_TASK DIRECTIONS_
Leave out every line before the one containing "Di Mont Kiara, Bukit Kiara, Kuala Lumpur", and set down that line and the rest through the end of the listing exactly.

_EXTRACTED INFORMATION_
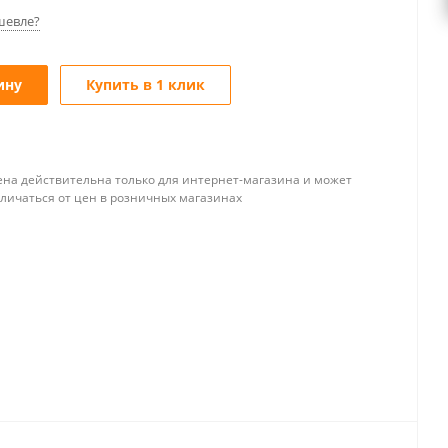
шевле?
ину
Купить в 1 клик
ена действительна только для интернет-магазина и может
тличаться от цен в розничных магазинах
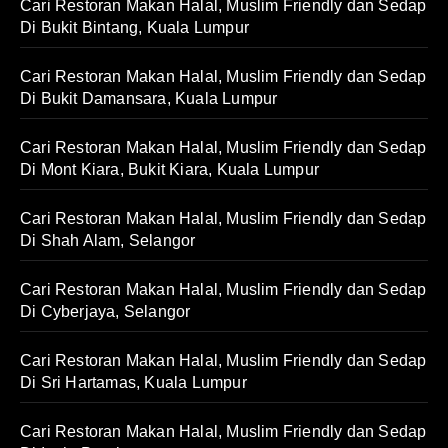
Cari Restoran Makan Halal, Muslim Friendly dan Sedap
Di Bukit Bintang, Kuala Lumpur
Cari Restoran Makan Halal, Muslim Friendly dan Sedap
Di Bukit Damansara, Kuala Lumpur
Cari Restoran Makan Halal, Muslim Friendly dan Sedap
Di Mont Kiara, Bukit Kiara, Kuala Lumpur
Cari Restoran Makan Halal, Muslim Friendly dan Sedap
Di Shah Alam, Selangor
Cari Restoran Makan Halal, Muslim Friendly dan Sedap
Di Cyberjaya, Selangor
Cari Restoran Makan Halal, Muslim Friendly dan Sedap
Di Sri Hartamas, Kuala Lumpur
Cari Restoran Makan Halal, Muslim Friendly dan Sedap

_SOLUTION FOR THIS TASK_
Di Mont Kiara, Bukit Kiara, Kuala Lumpur
Cari Restoran Makan Halal, Muslim Friendly dan Sedap
Di Shah Alam, Selangor
Cari Restoran Makan Halal, Muslim Friendly dan Sedap
Di Cyberjaya, Selangor
Cari Restoran Makan Halal, Muslim Friendly dan Sedap
Di Sri Hartamas, Kuala Lumpur
Cari Restoran Makan Halal, Muslim Friendly dan Sedap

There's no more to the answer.